Records from a dataset
|---|

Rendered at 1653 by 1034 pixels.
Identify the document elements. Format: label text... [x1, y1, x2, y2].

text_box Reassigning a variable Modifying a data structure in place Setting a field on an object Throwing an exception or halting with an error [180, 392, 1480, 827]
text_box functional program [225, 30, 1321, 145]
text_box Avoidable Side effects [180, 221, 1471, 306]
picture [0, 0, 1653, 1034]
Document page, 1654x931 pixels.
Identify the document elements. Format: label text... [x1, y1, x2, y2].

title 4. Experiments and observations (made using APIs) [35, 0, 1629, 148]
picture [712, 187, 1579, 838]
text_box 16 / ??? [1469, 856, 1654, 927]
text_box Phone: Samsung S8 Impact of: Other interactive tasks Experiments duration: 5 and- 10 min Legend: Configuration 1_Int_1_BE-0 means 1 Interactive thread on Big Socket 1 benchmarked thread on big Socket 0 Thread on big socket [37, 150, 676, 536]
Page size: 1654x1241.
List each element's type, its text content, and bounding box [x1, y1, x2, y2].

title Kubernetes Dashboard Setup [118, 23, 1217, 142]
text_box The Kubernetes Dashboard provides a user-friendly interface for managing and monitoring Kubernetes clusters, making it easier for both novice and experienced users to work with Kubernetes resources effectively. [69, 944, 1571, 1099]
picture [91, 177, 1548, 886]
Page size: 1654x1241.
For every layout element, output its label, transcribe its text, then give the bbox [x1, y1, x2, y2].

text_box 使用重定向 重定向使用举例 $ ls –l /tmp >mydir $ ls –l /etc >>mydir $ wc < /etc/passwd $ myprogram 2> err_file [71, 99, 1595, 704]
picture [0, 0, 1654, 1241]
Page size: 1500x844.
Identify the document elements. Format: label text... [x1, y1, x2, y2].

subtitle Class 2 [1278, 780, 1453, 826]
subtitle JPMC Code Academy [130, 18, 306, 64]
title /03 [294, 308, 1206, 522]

|---|

WRITTEN TASK:
Please output the records above line for line, with no changes.

EXERCISE OUTPUT:
Rendered at 1653 by 1034 pixels.
Identify the document elements. Format: label text... [x1, y1, x2, y2].

text_box Reassigning a variable Modifying a data structure in place Setting a field on an object Throwing an exception or halting with an error [180, 392, 1480, 827]
text_box functional program [225, 30, 1321, 145]
text_box Avoidable Side effects [180, 221, 1471, 306]
picture [0, 0, 1653, 1034]
Document page, 1654x931 pixels.
Identify the document elements. Format: label text... [x1, y1, x2, y2].

title 4. Experiments and observations (made using APIs) [35, 0, 1629, 148]
picture [712, 187, 1579, 838]
text_box 16 / ??? [1469, 856, 1654, 927]
text_box Phone: Samsung S8 Impact of: Other interactive tasks Experiments duration: 5 and- 10 min Legend: Configuration 1_Int_1_BE-0 means 1 Interactive thread on Big Socket 1 benchmarked thread on big Socket 0 Thread on big socket [37, 150, 676, 536]
Page size: 1654x1241.
List each element's type, its text content, and bounding box [x1, y1, x2, y2].

title Kubernetes Dashboard Setup [118, 23, 1217, 142]
text_box The Kubernetes Dashboard provides a user-friendly interface for managing and monitoring Kubernetes clusters, making it easier for both novice and experienced users to work with Kubernetes resources effectively. [69, 944, 1571, 1099]
picture [91, 177, 1548, 886]
Page size: 1654x1241.
For every layout element, output its label, transcribe its text, then give the bbox [x1, y1, x2, y2].

text_box 使用重定向 重定向使用举例 $ ls –l /tmp >mydir $ ls –l /etc >>mydir $ wc < /etc/passwd $ myprogram 2> err_file [71, 99, 1595, 704]
picture [0, 0, 1654, 1241]
Page size: 1500x844.
Identify the document elements. Format: label text... [x1, y1, x2, y2].

subtitle Class 2 [1278, 780, 1453, 826]
subtitle JPMC Code Academy [130, 18, 306, 64]
title /03 [294, 308, 1206, 522]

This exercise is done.